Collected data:
┄┄┄┄┄┄┄┄┄┄

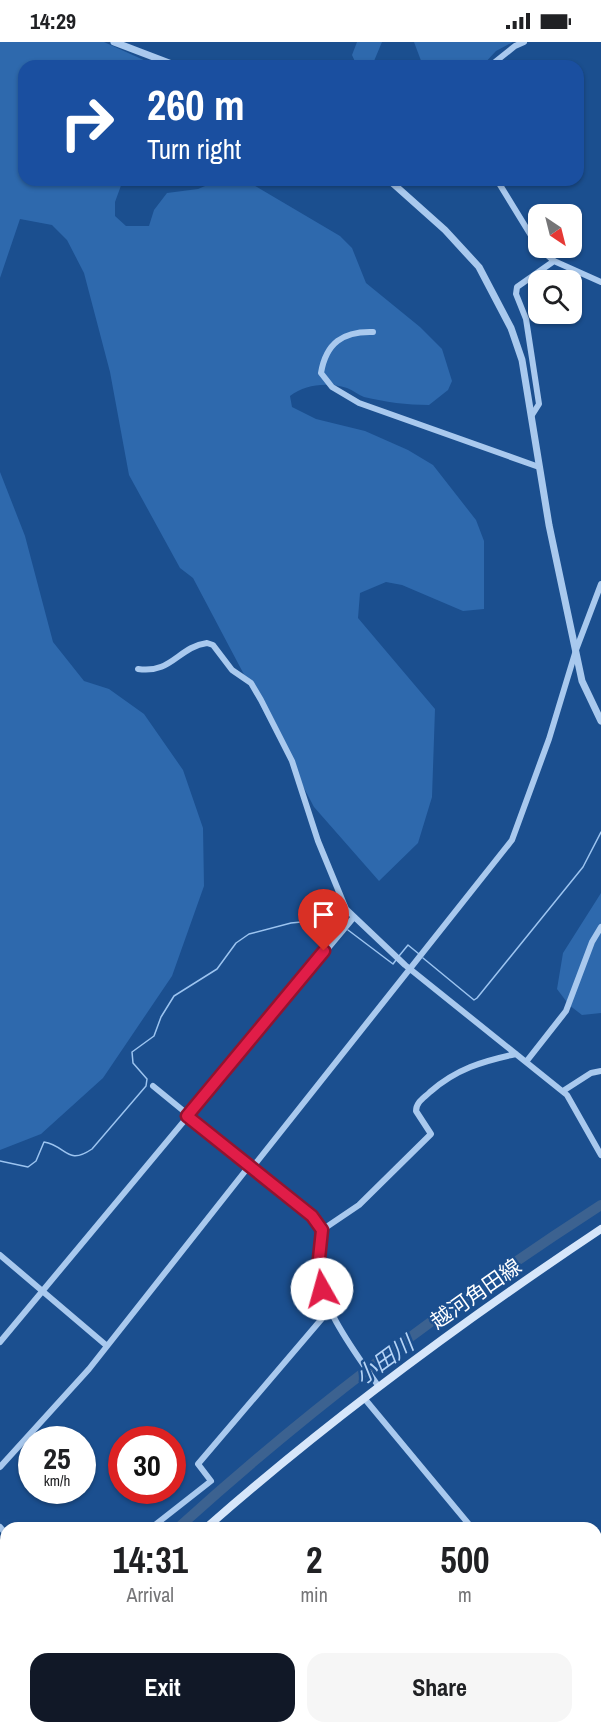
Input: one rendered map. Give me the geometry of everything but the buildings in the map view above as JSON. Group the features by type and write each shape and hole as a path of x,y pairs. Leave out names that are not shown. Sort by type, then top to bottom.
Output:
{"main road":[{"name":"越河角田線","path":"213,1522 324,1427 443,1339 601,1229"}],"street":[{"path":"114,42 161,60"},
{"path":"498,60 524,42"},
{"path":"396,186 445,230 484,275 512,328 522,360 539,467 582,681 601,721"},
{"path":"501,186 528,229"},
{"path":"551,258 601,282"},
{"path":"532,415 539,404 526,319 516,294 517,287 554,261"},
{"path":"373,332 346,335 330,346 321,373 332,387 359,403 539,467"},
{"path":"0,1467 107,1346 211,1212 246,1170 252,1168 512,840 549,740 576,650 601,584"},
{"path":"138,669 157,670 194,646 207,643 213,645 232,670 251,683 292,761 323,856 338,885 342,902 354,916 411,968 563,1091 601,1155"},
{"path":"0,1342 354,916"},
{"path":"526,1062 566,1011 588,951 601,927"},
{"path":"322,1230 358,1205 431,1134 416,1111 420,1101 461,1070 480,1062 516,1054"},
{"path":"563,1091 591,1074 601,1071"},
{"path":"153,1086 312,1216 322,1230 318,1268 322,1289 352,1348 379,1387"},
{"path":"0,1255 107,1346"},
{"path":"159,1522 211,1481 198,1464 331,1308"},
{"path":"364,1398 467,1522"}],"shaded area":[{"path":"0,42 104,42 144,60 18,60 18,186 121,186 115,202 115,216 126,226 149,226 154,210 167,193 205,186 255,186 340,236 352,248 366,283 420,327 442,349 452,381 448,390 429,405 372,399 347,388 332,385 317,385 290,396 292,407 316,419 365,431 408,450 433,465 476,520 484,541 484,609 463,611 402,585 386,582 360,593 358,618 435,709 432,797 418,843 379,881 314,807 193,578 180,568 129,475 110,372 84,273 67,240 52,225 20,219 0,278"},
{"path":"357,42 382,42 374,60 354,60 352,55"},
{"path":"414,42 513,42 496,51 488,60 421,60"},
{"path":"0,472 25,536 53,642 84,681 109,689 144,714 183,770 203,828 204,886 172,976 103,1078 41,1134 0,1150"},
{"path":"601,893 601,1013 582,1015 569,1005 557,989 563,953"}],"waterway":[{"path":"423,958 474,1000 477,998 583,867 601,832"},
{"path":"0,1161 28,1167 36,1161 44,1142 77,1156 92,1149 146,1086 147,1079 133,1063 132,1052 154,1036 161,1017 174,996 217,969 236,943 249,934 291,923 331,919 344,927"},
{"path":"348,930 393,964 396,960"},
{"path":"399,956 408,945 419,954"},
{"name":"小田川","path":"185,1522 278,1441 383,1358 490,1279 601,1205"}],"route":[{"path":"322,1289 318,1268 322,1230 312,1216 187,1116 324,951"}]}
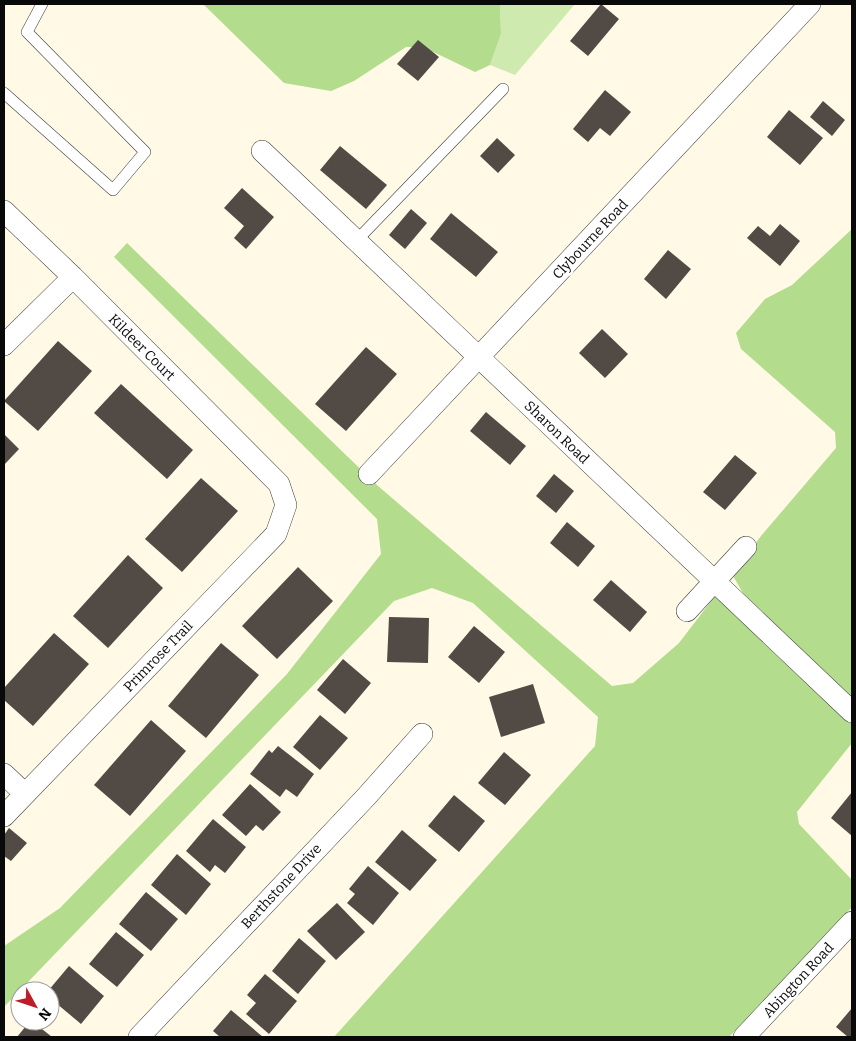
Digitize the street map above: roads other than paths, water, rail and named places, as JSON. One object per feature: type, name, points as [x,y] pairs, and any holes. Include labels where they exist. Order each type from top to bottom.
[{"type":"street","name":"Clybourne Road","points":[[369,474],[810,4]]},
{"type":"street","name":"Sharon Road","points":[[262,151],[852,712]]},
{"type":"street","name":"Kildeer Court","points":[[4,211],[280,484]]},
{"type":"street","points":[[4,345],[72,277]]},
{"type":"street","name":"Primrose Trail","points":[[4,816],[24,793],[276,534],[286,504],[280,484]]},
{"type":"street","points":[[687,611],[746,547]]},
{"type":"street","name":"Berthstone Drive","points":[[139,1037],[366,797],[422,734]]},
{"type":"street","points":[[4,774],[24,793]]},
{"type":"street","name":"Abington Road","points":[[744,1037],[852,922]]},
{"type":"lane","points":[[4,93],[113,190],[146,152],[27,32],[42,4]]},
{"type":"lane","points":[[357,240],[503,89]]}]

┄┄┄┄┄┄┄┄┄┄

= Task brief =
Check each line above for the word "pairs" and copy the ones that have it.

= Problem solution =
Input: one rendered map. Give me the geometry of everything but the buildings in the map view above as JSON. Group the features by type and write each shape and hole as a path of x,y pairs. Leave out names that are not shown. Sort by type, then top to bottom.
Digitize the street map above: roads other than paths, water, rail and named places, as JSON. One object per feature: type, name, points as [x,y] pairs, and any holes. Include labels where they exist. Order each type from top to bottom.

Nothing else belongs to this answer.